John’s response was: “I don’t know if unique descriptions would reduce the quality of the content. So from that point of view, I would argue that you can have both unique and high-quality descriptions. […]
But the general question with regards to duplicate content is, we would probably see this as duplicate content, but we would not demote a website because of duplicate content. So from a practical point of view, what would happen is, if someone is searching for a piece of text that is within this duplicated description on your pages, then we would recognize that this piece of text is found on a bunch of pages on your website, and we would try to pick maybe one or two pages from your website to show. It’s not that we would demote or penalize your website in any way because it has duplicate content. […] So if someone is searching specifically for that content, it doesn’t make sense for us to show all of those pages. And that’s reasonable when people are searching for a piece of content. They don’t need to find all of the pages within your website that have that piece of content.
The thing to watch out for here is, if you don’t have anything in the textual content at all that covers the visual element of your products, then it makes it very hard for us to show these properly in the search results. So for example, […] if you have blue shoes and red shoes and you never mentioned which color these shoes are in, then if someone is searching for blue shoes, we might think, well, your pages are not that relevant because you don’t mention the word ‘blue’ anywhere on your pages. So that’s the angle I would take here. It’s fine to have parts of the description duplicated, but I would make sure that you at least have something in there that has text about the visual elements that are unique to those individual products that you’re selling.”
48:04 “I have a question about a notification from Search Console. It’s about my author archive pages that are missing a field URL. I would like to noindex my author archive pages. Will it have an impact on my site appearing in search? […] Will my E-A-T score go down if I noindex the author archive pages?”
John replied, “We don’t have an E-A-T score. So from that point of view, you don’t have to worry about that.
In general, the notification you received in Search Console is probably about structured data that you’re using on these pages. And if you don’t want those pages indexed, then by noindexing those pages, you will remove that notification as well. If you’re using a plugin on your site that generates structured data there, then maybe you can disable it for those author pages, and it’ll be fixed as well. Or maybe you can fix the fields that the structured data provides, and that will also solve the problem.
My guess is that the structured data that you’re using on these pages is not critical for your site, is not something that we would show in the search results directly anyway. So from that point of view, probably you’re fine with either removing the structured data from those pages [or] noindexing those pages if they’re not critical for your site. All of that would be fine.

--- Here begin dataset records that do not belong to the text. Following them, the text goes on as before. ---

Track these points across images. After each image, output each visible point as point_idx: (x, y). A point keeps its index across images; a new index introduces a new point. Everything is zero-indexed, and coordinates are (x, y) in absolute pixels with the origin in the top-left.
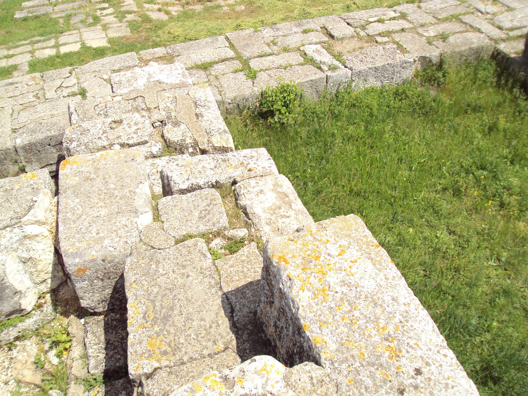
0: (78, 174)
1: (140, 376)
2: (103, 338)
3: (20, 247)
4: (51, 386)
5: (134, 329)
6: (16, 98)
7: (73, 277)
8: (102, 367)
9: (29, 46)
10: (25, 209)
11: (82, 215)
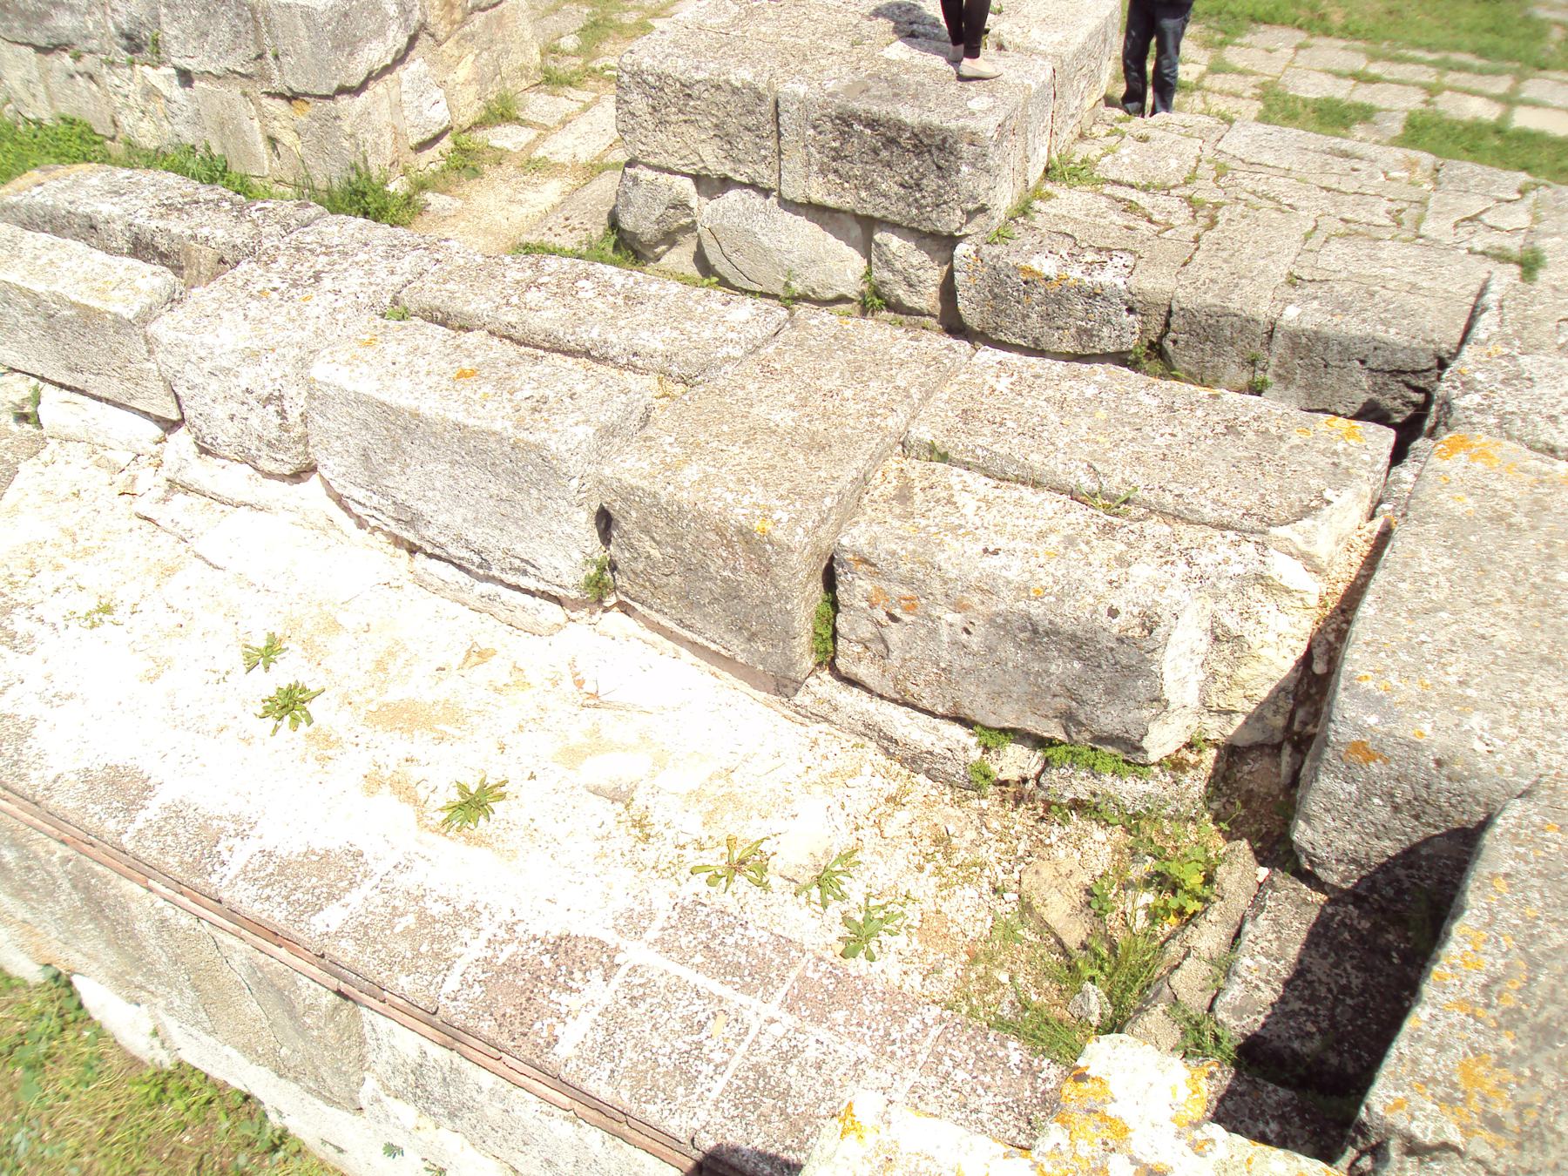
0: (1479, 492)
1: (1391, 1129)
2: (1293, 951)
3: (1231, 596)
4: (1096, 972)
5: (1441, 998)
6: (1340, 198)
7: (1329, 754)
8: (1253, 1023)
9: (1432, 71)
10: (1291, 506)
11: (1443, 609)
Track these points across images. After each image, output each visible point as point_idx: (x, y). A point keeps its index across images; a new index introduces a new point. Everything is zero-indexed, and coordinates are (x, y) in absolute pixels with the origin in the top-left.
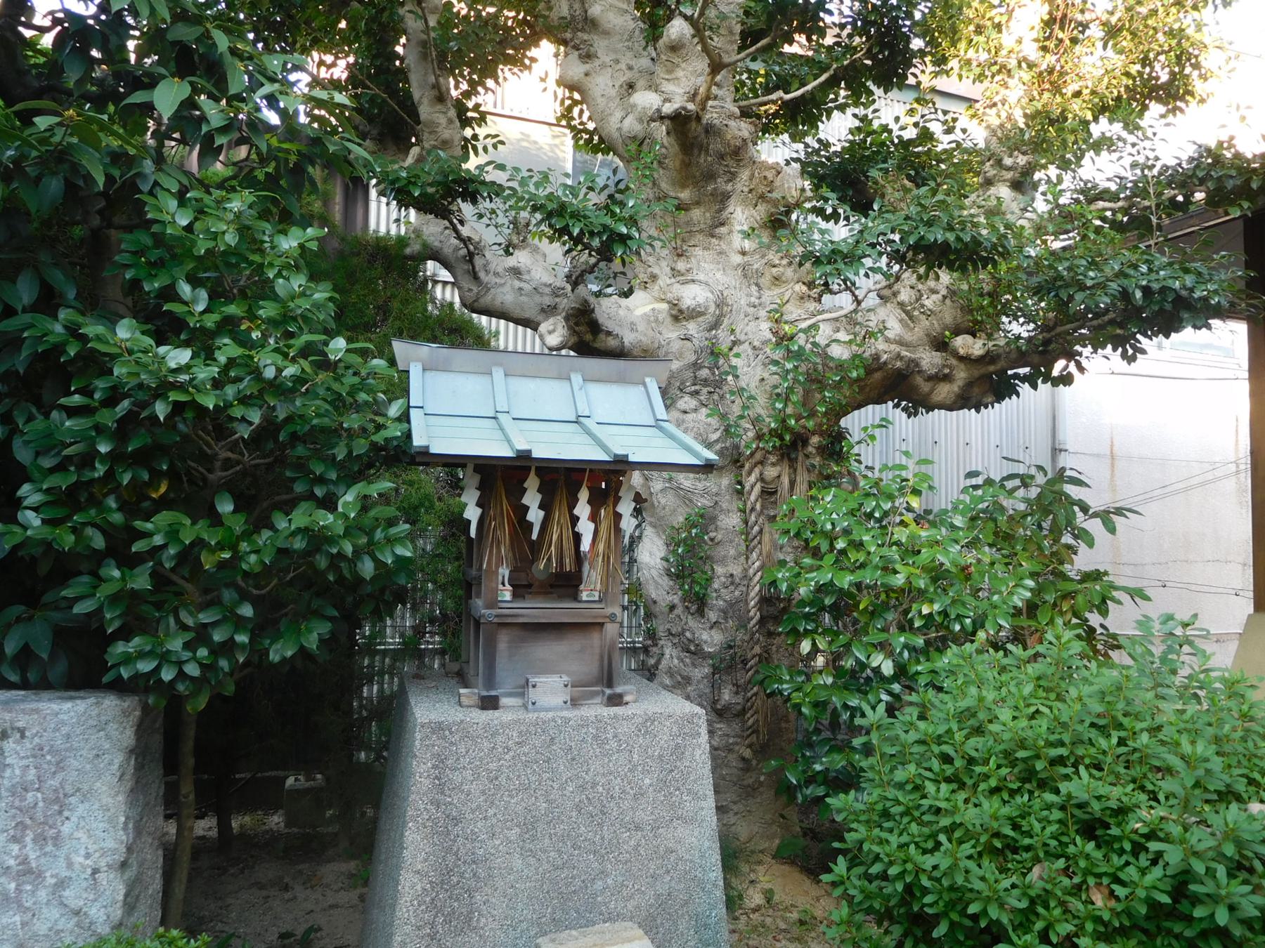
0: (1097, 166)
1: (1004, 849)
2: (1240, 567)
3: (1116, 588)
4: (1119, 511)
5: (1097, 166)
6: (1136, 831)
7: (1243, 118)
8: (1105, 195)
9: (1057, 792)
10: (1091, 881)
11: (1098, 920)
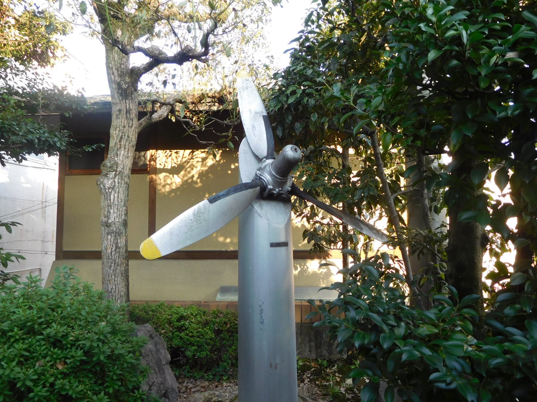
0: (15, 81)
1: (24, 361)
2: (41, 242)
3: (12, 255)
4: (13, 224)
5: (15, 81)
6: (72, 340)
7: (71, 81)
8: (17, 93)
9: (42, 334)
10: (58, 361)
11: (62, 373)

I would see this slightly differently if I knew that this was a site that focused a lot on the authority, knowledge, and the name of the authors, where if people are actively searching for the name of the author, then your collection of content by that author might be useful to have in the search results. So for those sites, I think it would be useful to keep that indexed. But then you would probably already want to keep that indexed because they’re getting traffic from search. So if you’re not seeing any traffic at all to these author pages and they’re just random people who are writing for your blog, then probably noindexing them would be fine.”